Thanks a lot Gary! Actually the sealing thing is exactly what I am reading into right now at this moment. Last night while working up there in the attic, with the lights in my rooms on, I found so many cracks that leaks light into the dark attic. (i.e. around the kitchen vent, around all those recessed lights, all around my chimney which is located at the center of my house, etc.) I am going to seal all those up soon. It is truly an amazing opportunity to do. With the insulation on it's impossible to spot the cracks.


----------



## Windows on Wash (Aug 30, 2011)

Just $$$ going up through the attic is all.


----------



## cjm94 (Sep 25, 2011)

Wow at those temps who needs to heat  That's t-shirt weather in minnesota!


----------



## mnp13 (Jan 16, 2007)

cjm94 said:


> Wow at those temps who needs to heat  That's t-shirt weather in minnesota!


That's what I was thinking!! We keep our house at 55! :laughing:


----------



## htabbas (Oct 25, 2011)

mnp13 said:


> That's what I was thinking!! We keep our house at 55! :laughing:


 whow! That's too cold. You guys have strong bodies.:yes: I can't. I have to keep it at 70F.


----------



## Gary in WA (Mar 11, 2009)

"With the insulation on it's impossible to spot the cracks." ----- not really! That's what fiberglass is best at: http://www.finehomebuilding.com/PDF/Free/021105092.pdf

Well, that may not apply to you, until after you insulate. Have to take my jabs at f.g. when/where I can, it gets under my skin everytime I use it, starting about 37 years ago. Still need a few more....lol.... ah- another: http://www.diychatroom.com/f98/biggest-loser-fiberglass-insulation-90438/

Gary


----------



## Energyrater (Dec 11, 2009)

Yes, there is absolutely a risk for moisture related problems.

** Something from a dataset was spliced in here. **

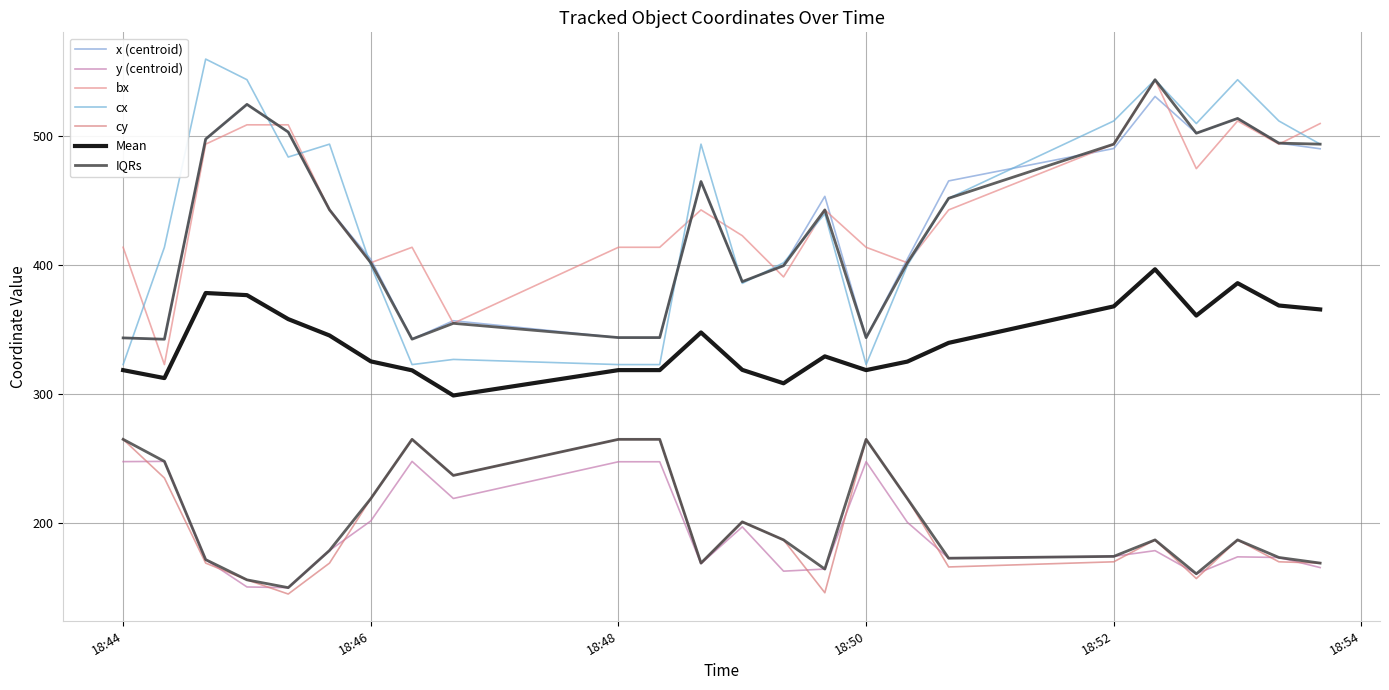

At which category is the sum across all series the highest?

2021-04-08 18:52:20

Living in a home creates many sources of moisture, water vapor. If the living space is at a higher RH (relative humidity), and the ceiling is colder than the dewpoint, you will have condensation on the warm side of your ceiling. 

The more moisture you have, the greater the condensation problem.

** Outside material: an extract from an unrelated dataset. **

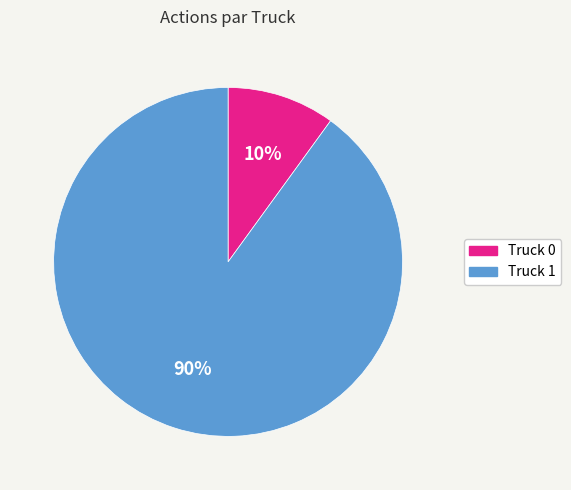

Count the number of slices in the pie.

2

I know of a bathroom that had no ceiling insulation and when the outside temperatures fell, the warm water vapor basically created large water droplets that dripped back down into the bathroom.

With enough attic insulation, the dewpoint temperature is not reached on the drywall itself. However, most types of insulation will not stop water vapor due to diffusion. So ultimately, air-sealing your attic will keep you from having water vapor condensing on the underside of your roof decking and causing further problems.

OK, that's the building science part, now the economic part.

Yes, you will have higher heating bills from the situation you currently have in place.


----------



## Windows on Wash (Aug 30, 2011)

That is part of that new interior rain effect...


----------



## bryan1282 (Sep 29, 2009)

Who would you call for a job such as air sealing an attic? i need soffit vents in the attic and roof exhaust vents as well? a regular contractor or a roofing company?


----------



## Windows on Wash (Aug 30, 2011)

An exterior construction contractor with a concentration in building science is probably your best bet to handle all of the above.


----------